Looking for something new? Looking for something fun to do while staying on campus? Looking for a way to expand your horizons? I invite you to see the amazing exhibition of Kent Williams’s art, “Native Bone and Far to Home.” The exhibit, on display through December 16, is a must-see because of his amazing draftsmanship, depiction of the human figure, and incredible control and use of paint and color.

Williams lives in Los Angeles where he teaches at the Art Center College of Design in Pasadena, California and is a member of the mentor faculty at the Laguna College of Art and Design. However, his home state is right here in North Carolina where he was born in New Bern on the Atlantic coast. In addition to his teachings he has had solo exhibitions in locations such as New York City, San Francisco, and Santa Fe.

There are many things to see in Williams’ art. For example, one can tell that he is an exceptional draftsman in the way that he captures the anatomy of the body. Lia Newman, the curator of the exhibit, sees Kent “taking a narrative that you would see in a graphic novel or comic, a narrative that would take place in multiple frames […] and he’s merging all of them together.” She attributes her interpretation to Williams’ background as an illustrator for companies such as DC and Marvel. Regardless, one can see the merging of sequences in a story through all the colorful components in Kent’s art. As Shaw Smith, chair of the art department, describes it, “He uses that figure in contest with the environment. I love that sort of shaping of the body and then deconstruction of the body in the environment, and that’s the type of battle, almost confrontational between the body and space.”

The idea of bringing Williams to Davidson was to add a new element to an already diverse series of shows. The goal of the gallery is to provide variety, Newman said. “Primarily, the gallery is a teaching tool for the college — not just students in the Art department but across campus,” he said. “We are also interested in building a bigger audience in the community.”

While balancing an assortment of artists, it is also important to look for what an artist will bring from a technical standpoint with his work. Describing Williams’ use of his draftsmanship, Shaw said, “There’s a shoulder in one of the pieces that is just stunning; not that it’s verisimilitude, it just has this melodic feel to it with the curving of the lines [… ]It’s not just there as a kind of pedestrian technique; he let’s you move in and out with the figure.”

The content of Williams’ work varies, but there is considerable focus on the figure and how the figure is placed in space.

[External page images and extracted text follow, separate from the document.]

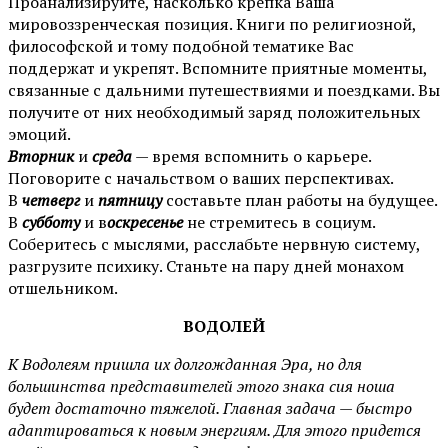
Проанализируйте, насколько крепка Ваша
мировоззренческая позиция. Книги по религиозной,
философской и тому подобной тематике Вас
поддержат и укрепят. Вспомните приятные моменты,
связанные с дальними путешествиями и поездками. Вы
получите от них необходимый заряд положительных
эмоций.
Вторник
и
среда
— время вспомнить о карьере.
Поговорите с начальством о ваших перспективах.
В
четверг
и
пятницу
составьте план работы на будущее.
В
субботу
и в
оскресенье
не стремитесь в социум.
Соберитесь с мыслями, расслабьте нервную систему,
разгрузите психику. Станьте на пару дней монахом
отшельником.
ВОДОЛЕЙ
К Водолеям пришла их долгожданная Эра, но для
большинства представителей этого знака сия ноша
будет достаточно тяжелой. Главная задача — быстро
адаптироваться к новым энергиям. Для этого придется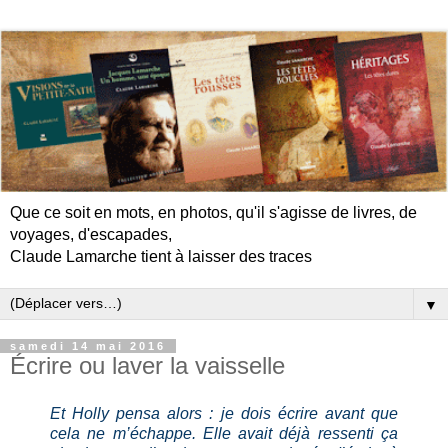
Que ce soit en mots, en photos, qu'il s'agisse de livres, de
voyages, d'escapades,
Claude Lamarche tient à laisser des traces
▼
samedi 14 mai 2016
Écrire ou laver la vaisselle
Et Holly pensa alors : je dois écrire avant que
cela ne m’échappe. Elle avait déjà ressenti ça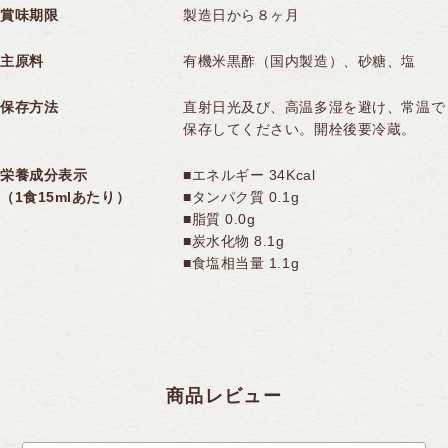
賞味期限
製造日から８ヶ月
主原料
有機米黒酢（国内製造）、砂糖、塩
保存方法
直射日光及び、高温多湿を避け、常温で
保存してください。開栓後要冷蔵。
栄養成分表示
■エネルギー 34Kcal
（1食15mlあたり）
■タンパク質 0.1g
■脂質 0.0g
■炭水化物 8.1g
■食塩相当量 1.1g
商品レビュー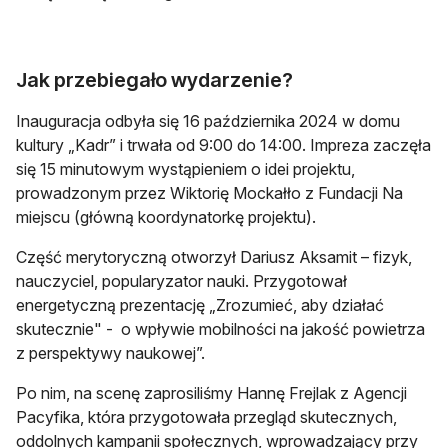
Jak przebiegało wydarzenie?
Inauguracja odbyła się 16 października 2024 w domu
kultury „Kadr” i trwała od 9:00 do 14:00. Impreza zaczęła
się 15 minutowym wystąpieniem o idei projektu,
prowadzonym przez Wiktorię Mockałło z Fundacji Na
miejscu (główną koordynatorkę projektu).
Część merytoryczną otworzył Dariusz Aksamit – fizyk,
nauczyciel, popularyzator nauki. Przygotował
energetyczną prezentację „Zrozumieć, aby działać
skutecznie" - o wpływie mobilności na jakość powietrza
z perspektywy naukowej”.
Po nim, na scenę zaprosiliśmy Hannę Frejlak z Agencji
Pacyfika, która przygotowała przegląd skutecznych,
oddolnych kampanii społecznych, wprowadzający przy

When asked about what students should expect to see when they walk into the exhibition, Shaw said, “I think when they come, they can see a figure that is struggling — struggling for identity, for a place in the world, struggling to find out their positioning in some ways.” This idea of struggling for one’s own identity is particularly relevant to many college-aged adults as we leave our homes, communities, and safety net and try to explore and define further our own values and character.

There was plenty of student involvement in the exhibition, ranging from unpacking the art from lenders, museums, and galleries to hanging the art. Students also had the opportunity to paint the walls, make labels, and do other tasks associated with the physical installation of the gallery. When Williams arrived, students shared meals with him and had the opportunity to hear him talk about his work during a public gallery talk. Williams also visited several classes and conducted studio visits with some of the senior Studio Art majors.

This exhibit is a must-see. “This exhibition represents a pivotal moment, I think, where he’s pushing his work in another direction,” Newman said. “This show might be the crossover point between something realistic and more traditional in some ways and then this new abstraction he is testing.” Williams’ work from 2007-present will be on display in the VAC until December 16. See you there!